Lolë has been expanding, with 12 stores worldwide (six in Canada) as well as wholesale relationships with retailers such as Sports Experts and Sporting Life in Canada, small boutiques in the U.S., and online retailer Zappos.com. It is opening its first store in downtown Toronto in June, and will open more next year. It has been able to grow aggressively following an investment in 2008, when Larry Tanenbaum’s Kilmer Group took a majority stake in Coalision. (It also has apparel lines for running, general fitness, swimwear and travel.)

Given that growth, Mr. Mariette says he is almost ready to end the company’s time without an agency. The company will be initiating a pitch process, likely within the year.

However, he is not interested in classic marketing strategies. For example, he is against segmentation, a strategy that has helped other fitness brands, such as Nike and Reebok, by creating subsets of customers with increasingly specified needs in order to push more product.

And whatever agency he chooses will have to come up with creative ways of advertising without bloating the company’s marketing budget, he said.

Recently, he called a friend at a major packaged goods company that spends billions on advertising each year. He suggested an experiment: take half the advertising budget and pour it into a worthy cause, and see if the lack of advertising is cancelled out by the goodwill of customers toward a company willing to promote causes over brands. “Either your experiment fails, and our sales drop,” the friend replied, “or it works, and I’ve proven that my job is unnecessary.”

But as the growing Canadian brand taps back into the advertising community looking for a strategy, he will be looking for something different.

“I’m against the big rules of marketing,” he said. “I really believe advertising needs to change.

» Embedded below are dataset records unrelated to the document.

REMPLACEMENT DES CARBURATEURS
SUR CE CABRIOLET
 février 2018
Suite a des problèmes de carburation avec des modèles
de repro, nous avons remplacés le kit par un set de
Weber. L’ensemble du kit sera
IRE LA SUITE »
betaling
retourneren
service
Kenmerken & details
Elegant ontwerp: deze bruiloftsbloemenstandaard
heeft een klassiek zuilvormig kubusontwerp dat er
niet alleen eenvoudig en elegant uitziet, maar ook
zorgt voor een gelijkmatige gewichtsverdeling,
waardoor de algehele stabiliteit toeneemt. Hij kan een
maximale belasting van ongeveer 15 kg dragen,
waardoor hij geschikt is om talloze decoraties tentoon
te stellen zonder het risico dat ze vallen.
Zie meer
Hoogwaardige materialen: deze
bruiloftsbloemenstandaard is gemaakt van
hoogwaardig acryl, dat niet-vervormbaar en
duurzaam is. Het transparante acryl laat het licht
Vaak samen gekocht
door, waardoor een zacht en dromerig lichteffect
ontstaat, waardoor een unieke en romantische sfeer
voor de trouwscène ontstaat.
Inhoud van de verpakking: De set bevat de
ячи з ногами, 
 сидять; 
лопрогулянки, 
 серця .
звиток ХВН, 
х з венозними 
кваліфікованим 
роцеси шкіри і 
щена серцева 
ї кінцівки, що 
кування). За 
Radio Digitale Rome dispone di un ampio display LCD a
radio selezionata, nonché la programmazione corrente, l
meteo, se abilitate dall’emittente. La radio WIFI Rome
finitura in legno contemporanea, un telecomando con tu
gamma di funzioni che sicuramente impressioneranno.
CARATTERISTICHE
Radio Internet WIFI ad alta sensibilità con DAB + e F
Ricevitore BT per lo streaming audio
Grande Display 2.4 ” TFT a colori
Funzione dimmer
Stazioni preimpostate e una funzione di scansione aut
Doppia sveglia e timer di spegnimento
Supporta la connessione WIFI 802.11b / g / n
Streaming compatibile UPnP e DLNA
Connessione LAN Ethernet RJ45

I believe it’s possible.”

THE BRAND

Lolë : pronounced LOW-lay

Origin of the name: Stands for “live out loud every day”

2002: The year Lolë was launched, marketing mostly as an outdoor brand.

195: Company employees

RETAIL LOCATIONS

Canada: Two in Montreal (including the first store on rue St-Denis); Oakville, Ont.; Toronto (a second store opening this summer); Edmonton.

United States: New York (opening this year); Santa Barbara, Calif. (opening in May).

Europe: In France: Paris; two in Biarritz; one in Saint-Jean-de-Luz; one in Chamonix. One in Zurich, Switzerland. One in Les Escaldes, Andorra.